INSTRUCTIONS FOR THE TASK: Rewrite every line in all of the rows below as one numbered list, leaving out any blank lines.

LISTED ENTRIES:
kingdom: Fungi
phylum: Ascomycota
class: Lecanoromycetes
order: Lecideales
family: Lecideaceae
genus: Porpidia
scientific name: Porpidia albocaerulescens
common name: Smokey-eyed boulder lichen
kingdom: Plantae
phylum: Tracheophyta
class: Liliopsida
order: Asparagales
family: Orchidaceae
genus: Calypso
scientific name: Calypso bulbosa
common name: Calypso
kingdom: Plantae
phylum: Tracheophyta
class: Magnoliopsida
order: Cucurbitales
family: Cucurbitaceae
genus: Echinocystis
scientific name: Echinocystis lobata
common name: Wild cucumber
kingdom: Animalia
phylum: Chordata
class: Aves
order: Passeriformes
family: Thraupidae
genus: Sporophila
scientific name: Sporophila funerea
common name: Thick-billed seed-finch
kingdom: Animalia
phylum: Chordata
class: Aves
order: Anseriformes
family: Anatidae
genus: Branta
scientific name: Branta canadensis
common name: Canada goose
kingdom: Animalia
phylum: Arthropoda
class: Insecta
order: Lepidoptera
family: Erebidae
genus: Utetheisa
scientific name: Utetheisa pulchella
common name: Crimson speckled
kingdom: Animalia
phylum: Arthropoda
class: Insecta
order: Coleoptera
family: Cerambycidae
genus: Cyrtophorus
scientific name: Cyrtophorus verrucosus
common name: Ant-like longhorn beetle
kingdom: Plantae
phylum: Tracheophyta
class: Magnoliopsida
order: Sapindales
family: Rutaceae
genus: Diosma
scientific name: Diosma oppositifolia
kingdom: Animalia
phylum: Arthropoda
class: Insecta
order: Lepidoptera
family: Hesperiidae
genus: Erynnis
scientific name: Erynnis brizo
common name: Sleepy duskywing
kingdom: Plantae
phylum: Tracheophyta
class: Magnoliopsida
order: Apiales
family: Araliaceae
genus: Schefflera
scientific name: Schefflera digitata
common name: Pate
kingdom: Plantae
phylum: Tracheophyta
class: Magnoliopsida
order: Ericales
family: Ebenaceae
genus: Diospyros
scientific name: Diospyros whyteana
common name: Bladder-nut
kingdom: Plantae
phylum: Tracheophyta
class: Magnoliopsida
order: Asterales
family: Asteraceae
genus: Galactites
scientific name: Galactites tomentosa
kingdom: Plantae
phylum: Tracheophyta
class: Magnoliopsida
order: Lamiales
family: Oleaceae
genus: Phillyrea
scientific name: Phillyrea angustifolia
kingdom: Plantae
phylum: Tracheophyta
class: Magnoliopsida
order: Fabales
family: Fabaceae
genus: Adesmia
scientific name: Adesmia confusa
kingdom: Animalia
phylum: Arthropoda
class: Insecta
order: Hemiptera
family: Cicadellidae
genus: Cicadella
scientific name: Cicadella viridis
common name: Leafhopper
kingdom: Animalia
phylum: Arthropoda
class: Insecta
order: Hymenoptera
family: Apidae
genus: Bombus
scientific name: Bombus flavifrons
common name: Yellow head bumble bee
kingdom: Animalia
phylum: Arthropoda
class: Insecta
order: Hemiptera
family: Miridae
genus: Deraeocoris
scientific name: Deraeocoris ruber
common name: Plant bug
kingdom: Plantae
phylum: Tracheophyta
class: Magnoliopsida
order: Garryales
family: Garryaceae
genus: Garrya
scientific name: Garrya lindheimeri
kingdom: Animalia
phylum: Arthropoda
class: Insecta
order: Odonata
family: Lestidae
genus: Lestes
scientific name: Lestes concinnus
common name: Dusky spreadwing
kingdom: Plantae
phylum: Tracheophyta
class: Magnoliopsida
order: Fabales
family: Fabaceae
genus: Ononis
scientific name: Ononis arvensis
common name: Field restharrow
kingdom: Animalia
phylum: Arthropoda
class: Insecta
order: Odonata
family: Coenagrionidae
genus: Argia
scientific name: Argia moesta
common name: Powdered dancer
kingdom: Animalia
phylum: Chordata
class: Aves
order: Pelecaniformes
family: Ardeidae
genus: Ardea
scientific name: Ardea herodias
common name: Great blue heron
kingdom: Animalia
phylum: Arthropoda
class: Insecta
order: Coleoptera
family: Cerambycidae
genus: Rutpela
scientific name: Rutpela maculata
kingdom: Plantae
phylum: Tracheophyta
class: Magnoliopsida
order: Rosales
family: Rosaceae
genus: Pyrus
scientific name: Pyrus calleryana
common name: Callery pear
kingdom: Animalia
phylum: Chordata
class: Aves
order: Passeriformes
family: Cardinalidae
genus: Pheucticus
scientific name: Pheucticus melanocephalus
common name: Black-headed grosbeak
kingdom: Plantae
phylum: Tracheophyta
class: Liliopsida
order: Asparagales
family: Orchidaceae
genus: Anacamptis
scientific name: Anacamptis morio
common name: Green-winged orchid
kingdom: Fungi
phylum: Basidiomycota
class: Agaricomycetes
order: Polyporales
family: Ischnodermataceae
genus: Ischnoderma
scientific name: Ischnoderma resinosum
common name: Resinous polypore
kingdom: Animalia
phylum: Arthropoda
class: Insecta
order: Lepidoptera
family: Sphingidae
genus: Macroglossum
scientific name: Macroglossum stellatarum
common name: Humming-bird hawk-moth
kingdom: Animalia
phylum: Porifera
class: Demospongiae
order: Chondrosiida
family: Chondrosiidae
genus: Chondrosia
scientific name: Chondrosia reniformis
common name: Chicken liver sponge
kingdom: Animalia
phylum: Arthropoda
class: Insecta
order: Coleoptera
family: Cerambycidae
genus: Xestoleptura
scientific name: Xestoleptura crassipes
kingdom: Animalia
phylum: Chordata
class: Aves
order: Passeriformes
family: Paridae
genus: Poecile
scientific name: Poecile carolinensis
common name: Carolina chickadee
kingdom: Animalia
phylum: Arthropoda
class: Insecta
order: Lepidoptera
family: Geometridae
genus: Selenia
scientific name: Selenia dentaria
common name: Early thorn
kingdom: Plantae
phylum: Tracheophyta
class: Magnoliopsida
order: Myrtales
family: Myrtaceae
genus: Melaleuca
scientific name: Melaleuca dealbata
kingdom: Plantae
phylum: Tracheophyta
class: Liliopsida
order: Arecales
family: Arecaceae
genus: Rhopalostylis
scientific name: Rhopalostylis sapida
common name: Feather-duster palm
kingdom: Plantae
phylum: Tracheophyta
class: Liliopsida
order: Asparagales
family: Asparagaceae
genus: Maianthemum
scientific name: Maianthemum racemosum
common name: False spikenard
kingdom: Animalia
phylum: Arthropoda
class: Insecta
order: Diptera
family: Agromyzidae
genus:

SOLUTION FOR THIS PROBLEM:
1. kingdom: Fungi
2. phylum: Ascomycota
3. class: Lecanoromycetes
4. order: Lecideales
5. family: Lecideaceae
6. genus: Porpidia
7. scientific name: Porpidia albocaerulescens
8. common name: Smokey-eyed boulder lichen
9. kingdom: Plantae
10. phylum: Tracheophyta
11. class: Liliopsida
12. order: Asparagales
13. family: Orchidaceae
14. genus: Calypso
15. scientific name: Calypso bulbosa
16. common name: Calypso
17. kingdom: Plantae
18. phylum: Tracheophyta
19. class: Magnoliopsida
20. order: Cucurbitales
21. family: Cucurbitaceae
22. genus: Echinocystis
23. scientific name: Echinocystis lobata
24. common name: Wild cucumber
25. kingdom: Animalia
26. phylum: Chordata
27. class: Aves
28. order: Passeriformes
29. family: Thraupidae
30. genus: Sporophila
31. scientific name: Sporophila funerea
32. common name: Thick-billed seed-finch
33. kingdom: Animalia
34. phylum: Chordata
35. class: Aves
36. order: Anseriformes
37. family: Anatidae
38. genus: Branta
39. scientific name: Branta canadensis
40. common name: Canada goose
41. kingdom: Animalia
42. phylum: Arthropoda
43. class: Insecta
44. order: Lepidoptera
45. family: Erebidae
46. genus: Utetheisa
47. scientific name: Utetheisa pulchella
48. common name: Crimson speckled
49. kingdom: Animalia
50. phylum: Arthropoda
51. class: Insecta
52. order: Coleoptera
53. family: Cerambycidae
54. genus: Cyrtophorus
55. scientific name: Cyrtophorus verrucosus
56. common name: Ant-like longhorn beetle
57. kingdom: Plantae
58. phylum: Tracheophyta
59. class: Magnoliopsida
60. order: Sapindales
61. family: Rutaceae
62. genus: Diosma
63. scientific name: Diosma oppositifolia
64. kingdom: Animalia
65. phylum: Arthropoda
66. class: Insecta
67. order: Lepidoptera
68. family: Hesperiidae
69. genus: Erynnis
70. scientific name: Erynnis brizo
71. common name: Sleepy duskywing
72. kingdom: Plantae
73. phylum: Tracheophyta
74. class: Magnoliopsida
75. order: Apiales
76. family: Araliaceae
77. genus: Schefflera
78. scientific name: Schefflera digitata
79. common name: Pate
80. kingdom: Plantae
81. phylum: Tracheophyta
82. class: Magnoliopsida
83. order: Ericales
84. family: Ebenaceae
85. genus: Diospyros
86. scientific name: Diospyros whyteana
87. common name: Bladder-nut
88. kingdom: Plantae
89. phylum: Tracheophyta
90. class: Magnoliopsida
91. order: Asterales
92. family: Asteraceae
93. genus: Galactites
94. scientific name: Galactites tomentosa
95. kingdom: Plantae
96. phylum: Tracheophyta
97. class: Magnoliopsida
98. order: Lamiales
99. family: Oleaceae
100. genus: Phillyrea
101. scientific name: Phillyrea angustifolia
102. kingdom: Plantae
103. phylum: Tracheophyta
104. class: Magnoliopsida
105. order: Fabales
106. family: Fabaceae
107. genus: Adesmia
108. scientific name: Adesmia confusa
109. kingdom: Animalia
110. phylum: Arthropoda
111. class: Insecta
112. order: Hemiptera
113. family: Cicadellidae
114. genus: Cicadella
115. scientific name: Cicadella viridis
116. common name: Leafhopper
117. kingdom: Animalia
118. phylum: Arthropoda
119. class: Insecta
120. order: Hymenoptera
121. family: Apidae
122. genus: Bombus
123. scientific name: Bombus flavifrons
124. common name: Yellow head bumble bee
125. kingdom: Animalia
126. phylum: Arthropoda
127. class: Insecta
128. order: Hemiptera
129. family: Miridae
130. genus: Deraeocoris
131. scientific name: Deraeocoris ruber
132. common name: Plant bug
133. kingdom: Plantae
134. phylum: Tracheophyta
135. class: Magnoliopsida
136. order: Garryales
137. family: Garryaceae
138. genus: Garrya
139. scientific name: Garrya lindheimeri
140. kingdom: Animalia
141. phylum: Arthropoda
142. class: Insecta
143. order: Odonata
144. family: Lestidae
145. genus: Lestes
146. scientific name: Lestes concinnus
147. common name: Dusky spreadwing
148. kingdom: Plantae
149. phylum: Tracheophyta
150. class: Magnoliopsida
151. order: Fabales
152. family: Fabaceae
153. genus: Ononis
154. scientific name: Ononis arvensis
155. common name: Field restharrow
156. kingdom: Animalia
157. phylum: Arthropoda
158. class: Insecta
159. order: Odonata
160. family: Coenagrionidae
161. genus: Argia
162. scientific name: Argia moesta
163. common name: Powdered dancer
164. kingdom: Animalia
165. phylum: Chordata
166. class: Aves
167. order: Pelecaniformes
168. family: Ardeidae
169. genus: Ardea
170. scientific name: Ardea herodias
171. common name: Great blue heron
172. kingdom: Animalia
173. phylum: Arthropoda
174. class: Insecta
175. order: Coleoptera
176. family: Cerambycidae
177. genus: Rutpela
178. scientific name: Rutpela maculata
179. kingdom: Plantae
180. phylum: Tracheophyta
181. class: Magnoliopsida
182. order: Rosales
183. family: Rosaceae
184. genus: Pyrus
185. scientific name: Pyrus calleryana
186. common name: Callery pear
187. kingdom: Animalia
188. phylum: Chordata
189. class: Aves
190. order: Passeriformes
191. family: Cardinalidae
192. genus: Pheucticus
193. scientific name: Pheucticus melanocephalus
194. common name: Black-headed grosbeak
195. kingdom: Plantae
196. phylum: Tracheophyta
197. class: Liliopsida
198. order: Asparagales
199. family: Orchidaceae
200. genus: Anacamptis
201. scientific name: Anacamptis morio
202. common name: Green-winged orchid
203. kingdom: Fungi
204. phylum: Basidiomycota
205. class: Agaricomycetes
206. order: Polyporales
207. family: Ischnodermataceae
208. genus: Ischnoderma
209. scientific name: Ischnoderma resinosum
210. common name: Resinous polypore
211. kingdom: Animalia
212. phylum: Arthropoda
213. class: Insecta
214. order: Lepidoptera
215. family: Sphingidae
216. genus: Macroglossum
217. scientific name: Macroglossum stellatarum
218. common name: Humming-bird hawk-moth
219. kingdom: Animalia
220. phylum: Porifera
221. class: Demospongiae
222. order: Chondrosiida
223. family: Chondrosiidae
224. genus: Chondrosia
225. scientific name: Chondrosia reniformis
226. common name: Chicken liver sponge
227. kingdom: Animalia
228. phylum: Arthropoda
229. class: Insecta
230. order: Coleoptera
231. family: Cerambycidae
232. genus: Xestoleptura
233. scientific name: Xestoleptura crassipes
234. kingdom: Animalia
235. phylum: Chordata
236. class: Aves
237. order: Passeriformes
238. family: Paridae
239. genus: Poecile
240. scientific name: Poecile carolinensis
241. common name: Carolina chickadee
242. kingdom: Animalia
243. phylum: Arthropoda
244. class: Insecta
245. order: Lepidoptera
246. family: Geometridae
247. genus: Selenia
248. scientific name: Selenia dentaria
249. common name: Early thorn
250. kingdom: Plantae
251. phylum: Tracheophyta
252. class: Magnoliopsida
253. order: Myrtales
254. family: Myrtaceae
255. genus: Melaleuca
256. scientific name: Melaleuca dealbata
257. kingdom: Plantae
258. phylum: Tracheophyta
259. class: Liliopsida
260. order: Arecales
261. family: Arecaceae
262. genus: Rhopalostylis
263. scientific name: Rhopalostylis sapida
264. common name: Feather-duster palm
265. kingdom: Plantae
266. phylum: Tracheophyta
267. class: Liliopsida
268. order: Asparagales
269. family: Asparagaceae
270. genus: Maianthemum
271. scientific name: Maianthemum racemosum
272. common name: False spikenard
273. kingdom: Animalia
274. phylum: Arthropoda
275. class: Insecta
276. order: Diptera
277. family: Agromyzidae
278. genus:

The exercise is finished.